Sunday, April 3, 2011

a bald wig for the jack the ripper who sits at the head of the chamber of commerce

oh the unnerving raggedness of a true hangover.

i feel a bit messy right now--was a waste of space of friday--then saturday was out and about till midnight--hadn't been home for two days when i put my head on the pillow last night and truly appreciated the words 'home sweet home'. that put aside now i am slightly more rested, still a bit disoriented though, had a cup or two of tea and tried to get back on my feet for i have--as always--loads to do for the rest of the day.

let's roll it backwards a bit--friday night. it was a weird day--i had about 8 hours free at school which gave me a chance to do about half an hour studying for the test i have later on--a few hours of enjoying the library and doing research on my dear ezra--much to talk about on that as well--and hang out with a dear dear friend for a few hours. but all that takes its toll on your body after some time sleepig a few hours every night and wasting so much energy all through the day. anywho before i forget--single most amazing thing happened to me all my school life--the other day i was enjoying tea with the company of a graceful lovely friend and there we were talking about random things and BOOM comes out a submarine--yes you heard me an effin submarine--out of the waters of the historic bosphorus. i tell you it was the most magnificent most unreal thing to see it emerge out with such greatness and vastness yet so swiftly and unexpectedly--ah it was brilliant. just brilliant.

then friday night was a spontaneous burst of events. met with some highschool friends--weird how we slowly lose interest in things that once were vital--and you feel a bit out of place and even slightly bored. then met with another group of friends where i fell prey to my tendency of drinking a little too much, couple that with the weariness and i was wasted, no need to fight against that. the overwhelming intensity of the drunken mood usually leaves you exhausted the other day. though the stomach nastiness is so not an upside in these things. anyways long time a coming revelation--i won't be drinking that much anymore. no need. go out have fun and hang out with people but try to control your excitement with life.
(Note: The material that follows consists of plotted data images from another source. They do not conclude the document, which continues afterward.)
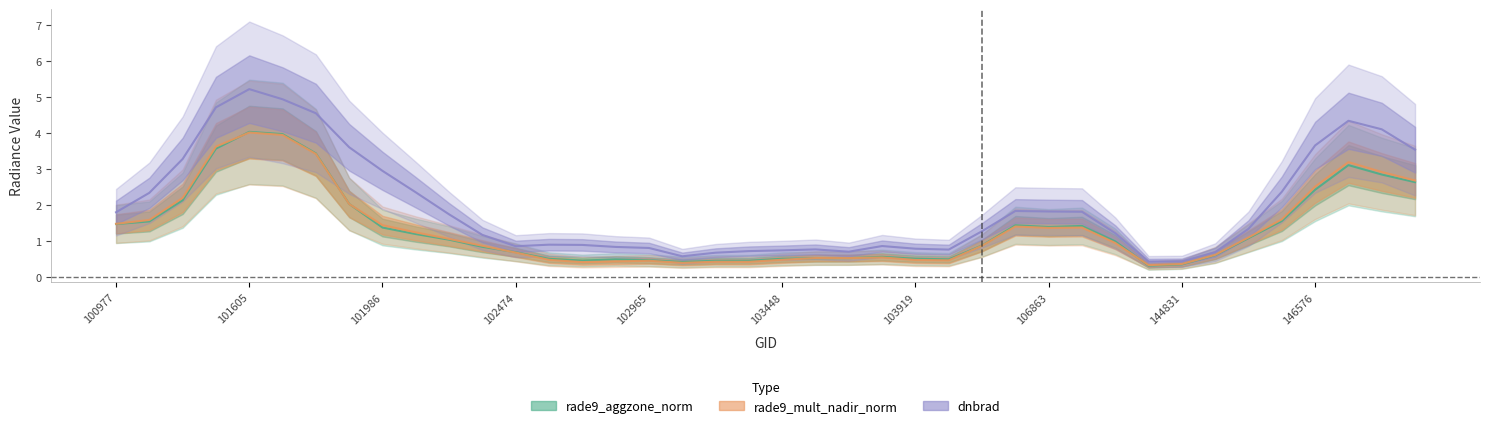

Which series has the largest range (max minus min)?

dnbrad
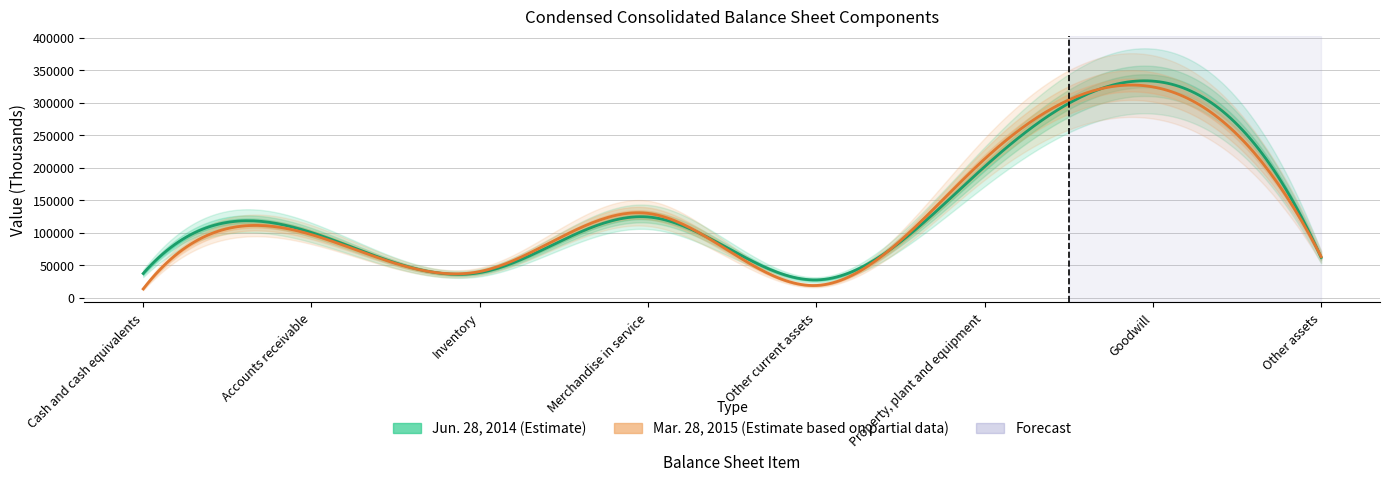

Read the Jun. 28, 2014 value at Accounts receivable.

100193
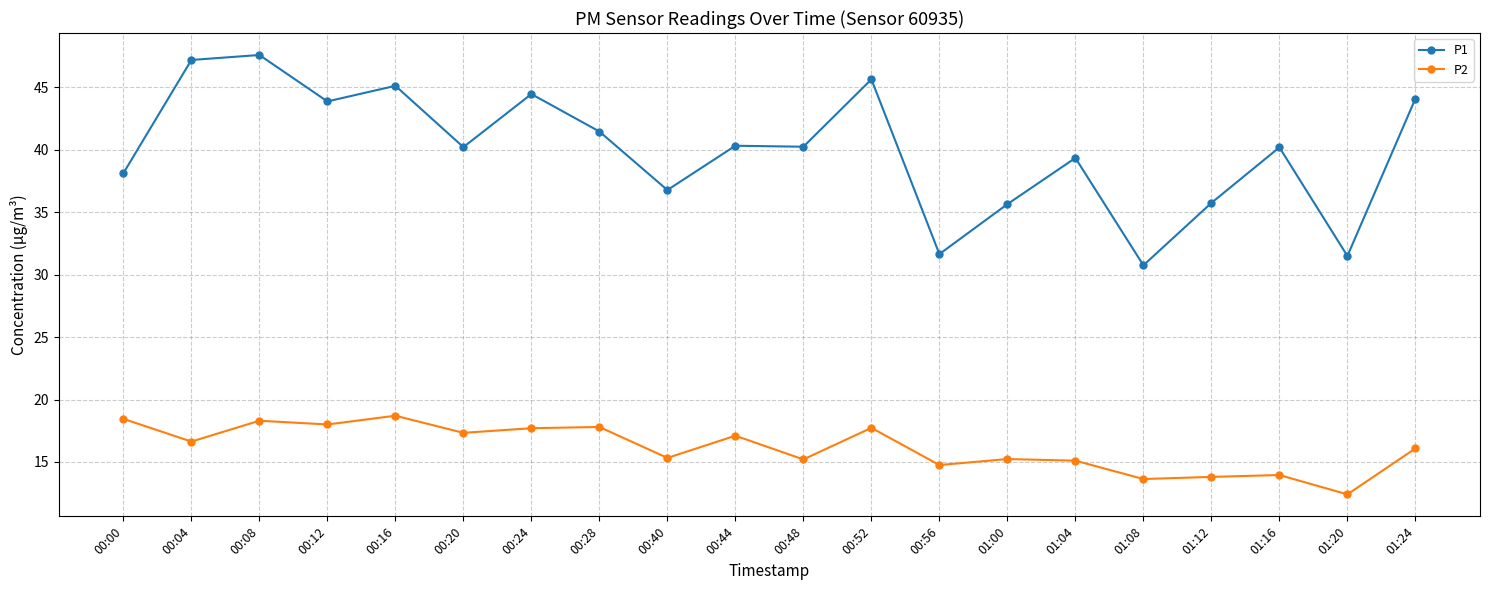

True or false: P1 has more than 1 points higher than both neighbors.

True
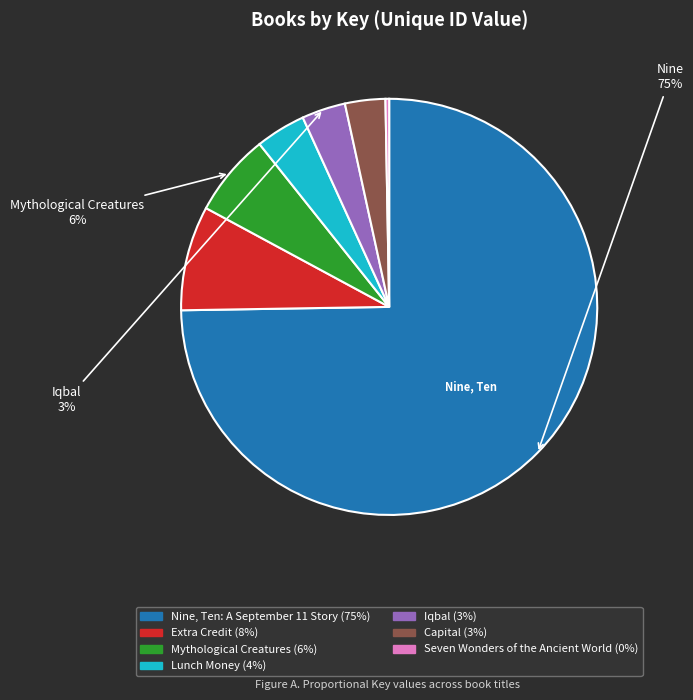

To the nearest percent, what is the average slice percentage?

14%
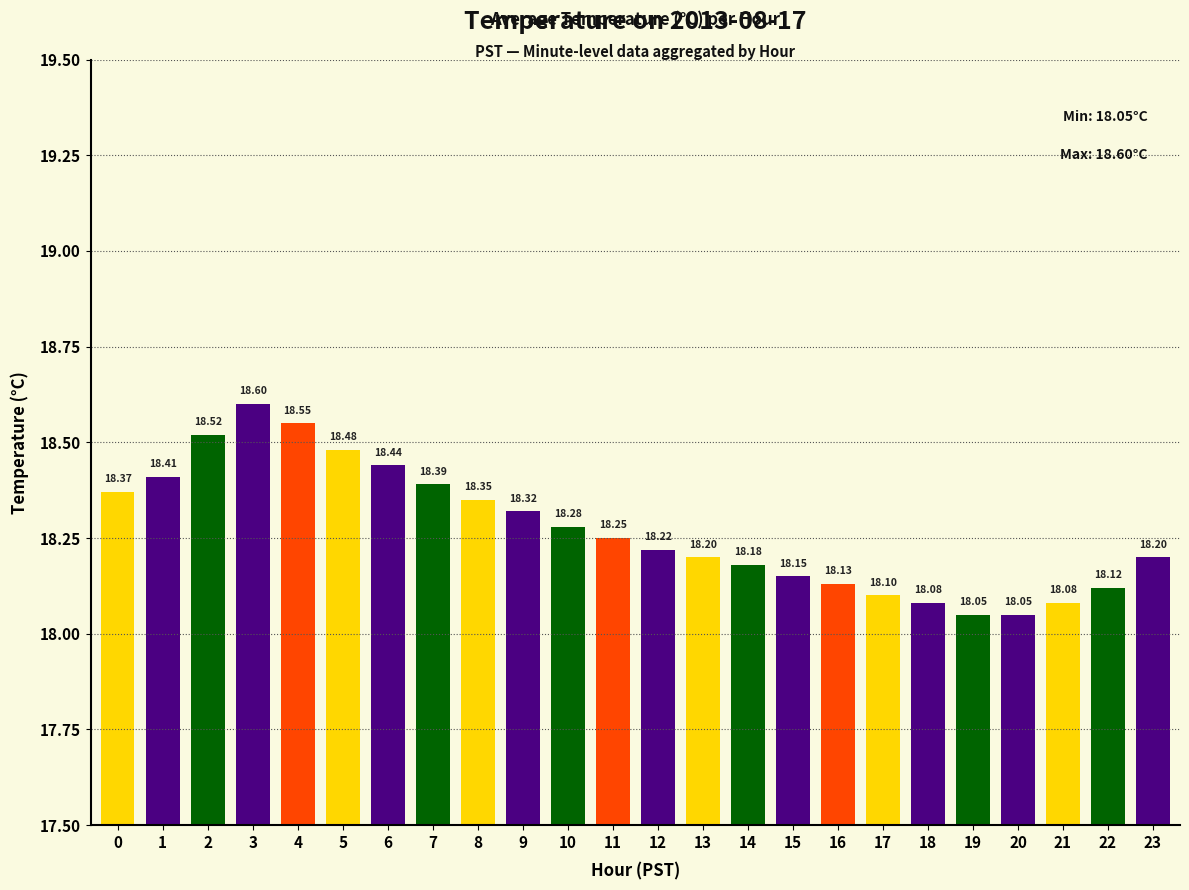

Does the chart contain any negative values?

No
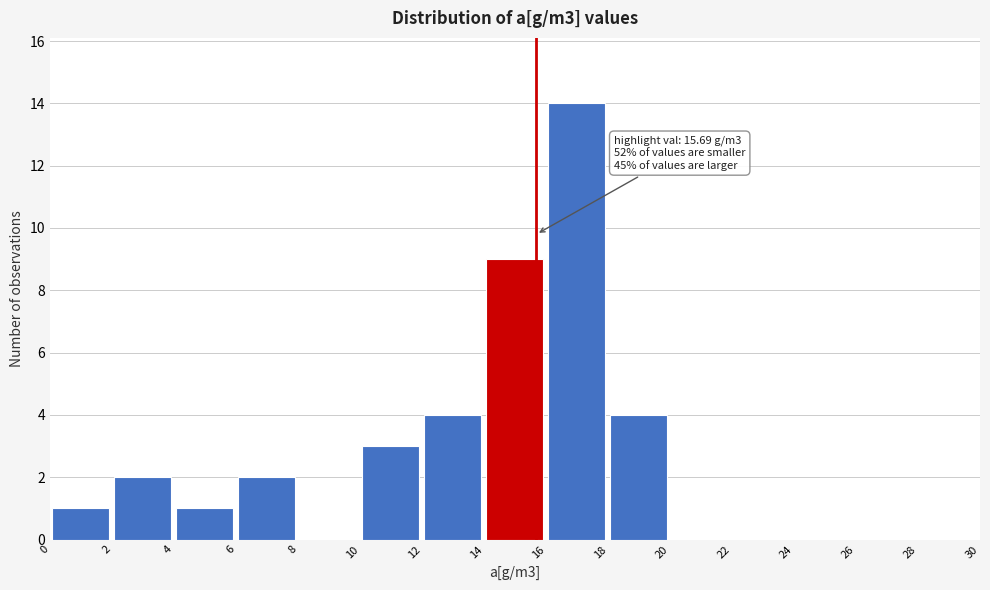

Over which range of the x-axis is the bar tallest?

16 to 18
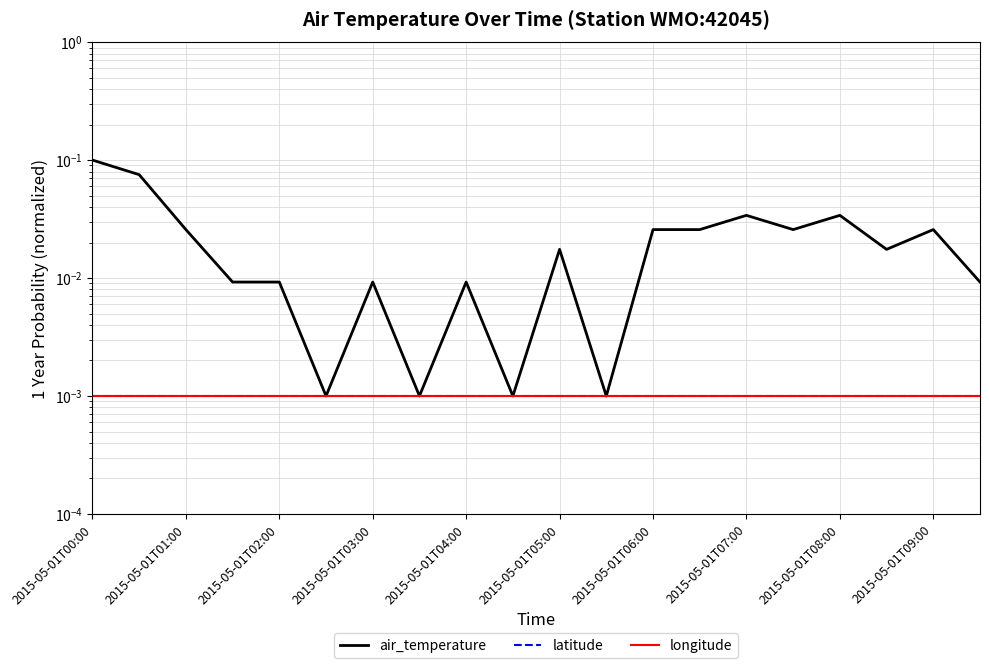

The longitude series shows 0.0 at 2015-05-01T09:00. True or false?

True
the best thing about getting drunk though--after dropping my tough love coffee on the street without having the chance for it to sober me up--on my way back there was rain and i was sitting on my favorite side of the dolmus right by the window--and there comes a dylan song then another on my ipod-- then i just turned on all my dylans and man that feeling. that whole reason of being that fullness that magic. fetched out my ezra and though i was way too drunk to even make out the words i looked through the pages and the photos and all that and put it back and closed my eyes--trying to still keep myself awake fearing i would pass out--but made i home safe--drunk--but safe.

anyways so that was how my life was over the last two days. i do have to say though especially a good friend of mine who somehow always comes around when i feel too tired and too dissatisfied with everyone i know and somehow gives me excuses to laugh. the whole group of people on friday that made me laugh my ass off i do owe to them.

ps: oh man greatest urban story--a friend of mine's friend goes out and buys a puppy--but she takes one from the shelter and not from a petshop. anywho they bring the cuteness home and it won't wake up. it breathes and all but no waking up. they finally take it to a vet and guess what--it's a fuckin bear cup. A bear, man. Hybernating. how insane is that story?